_Supplied text_
Keywords

1 Introduction

Actors [1] represent a well-established formal computational model for the development of general concurrent distributed systems. The model is founded on the concept of an actor, which is a basic, modular, and isolated software entity that shares no data and communicates with its peers solely by asynchronous message passing. In its basic formulation, the actor model features one thread per actor and admits an input mailbox where all the incoming messages get stored. It is the responsibility of the thread that of extracting, if there any, one message at a time from the mailbox and processing it by updating the local data status and possibly creating new actors and sending messages to known actors (acquaintances) including itself. Message processing is atomic and follows the macro-step semantics [2]: a new message can only be processed when current message processing is finished. In the last years, the actor model emerged as a valid alternative [3] to classical multi-threaded programming with data sharing and the use of locks, which are notoriously prone to subtle synchronization errors and deadlocks [4].

_Material provided_

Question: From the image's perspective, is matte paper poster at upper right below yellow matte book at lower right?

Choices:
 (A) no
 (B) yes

_Work request_
Check each statement against the introduction on the actor model. Answer yes or no for each and quote the words of the introduction that decide it: (a) in its basic formulation, the model gives every actor its own thread; (b) actors exchange data with their peers by sharing it; (c) an actor may start processing a new message before it has finished the current one.

_Response_
(a) Yes: "the actor model features one thread per actor"
(b) No: "shares no data and communicates with its peers solely by asynchronous message passing"
(c) No: "a new message can only be processed when current message processing is finished"